◆ **Page text**:
** START **
Those defending the constitutionality of Justice Mainville’s appointment, by contrast, said that the Nadon majority’s comments about assurances and values were not dispositive, and that the textual and contextual differences between the two cases meant that l’Affaire Nadon is not binding. In particular, they pointed to the fact that s. 6 specifically named two courts the judges of which could be appointed to the Supreme Court ― by implication preventing the appointment of the judges of other courts ― and emphasized the absence of analogous wording from s. 98.
The Court seemed to share these views, suggesting that the Nadon majority’s opinion rested on a “en effort of very careful exegesis” of ss. 5 and 6 of the Supreme Court Act. It was one of the judges who suggested that the Nadon majority’s comments regards Québec’s “social values” were in obiter, on which those who defended the constitutionality of Justice Mainville’s appointment eagerly seized. And during Québec’s reply, the Court quite clear took the view that the Nadon majority’s opinion was based on the rule inclusio unius est exclusio alterius.
Beyond the problem of figuring out the specific ratio the majority opinion in l’Affaire Nadon, there was also that of its broader import. Québec argued that it was a positive decision, enshrining a “generous” interpretation of a fundamental constitutional compromise. The federal government, by contrast argued that, although dictated by statutory text, the outcome of l’Affaire Nadon was nothing to celebrate, and certainly not “generous,” and that if the Court of Appeal could avoid extending it, it should by all means do so.
** END **
Set down word for word the part of the passage on Justice Mainville's appointment that begins at "Those defending the" and stops after "from s. 98.". The lines that come after this text have nothing to do with it.

◆ **Stored data**:
** START **
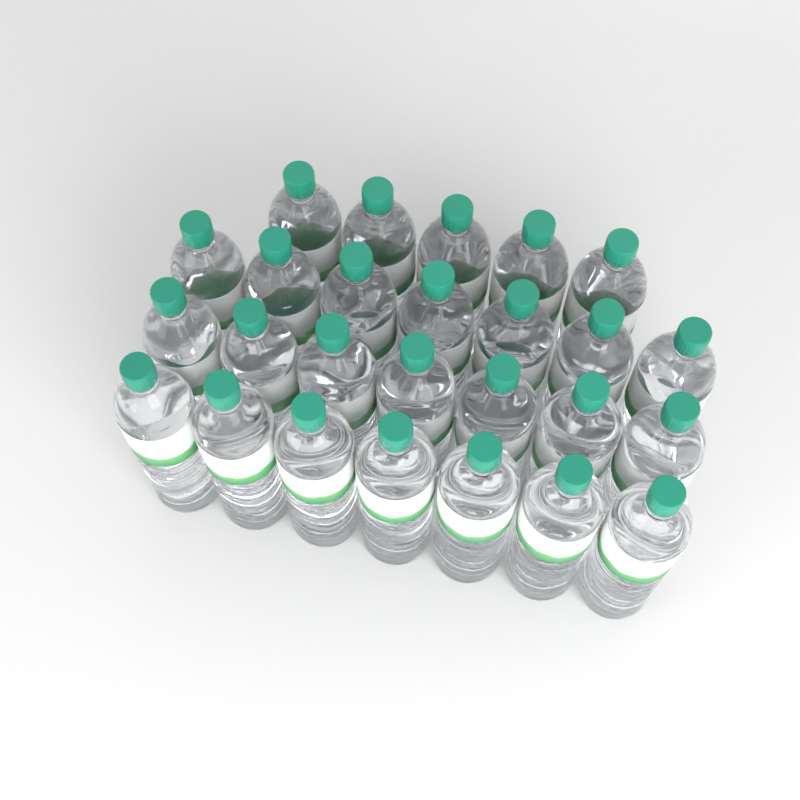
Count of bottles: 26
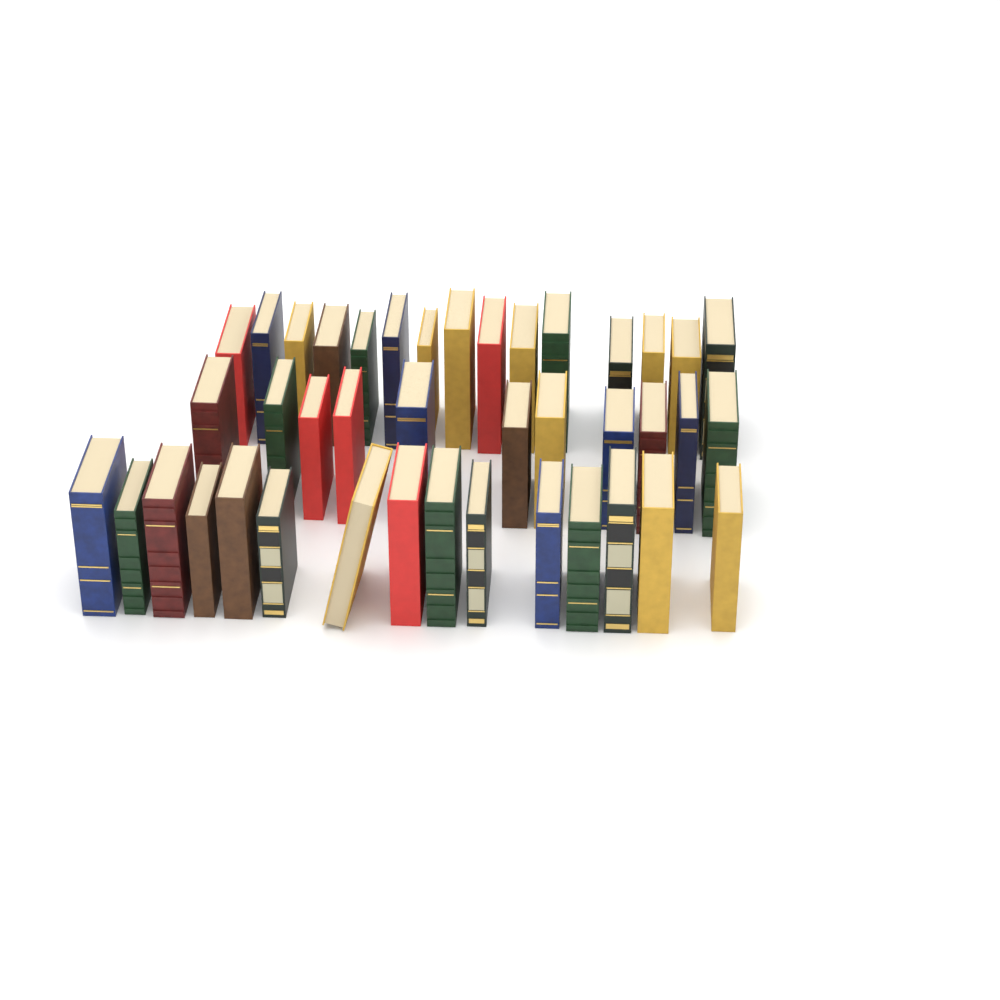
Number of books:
** END **
◆ **Final answer**:
Those defending the constitutionality of Justice Mainville’s appointment, by contrast, said that the Nadon majority’s comments about assurances and values were not dispositive, and that the textual and contextual differences between the two cases meant that l’Affaire Nadon is not binding. In particular, they pointed to the fact that s. 6 specifically named two courts the judges of which could be appointed to the Supreme Court ― by implication preventing the appointment of the judges of other courts ― and emphasized the absence of analogous wording from s. 98.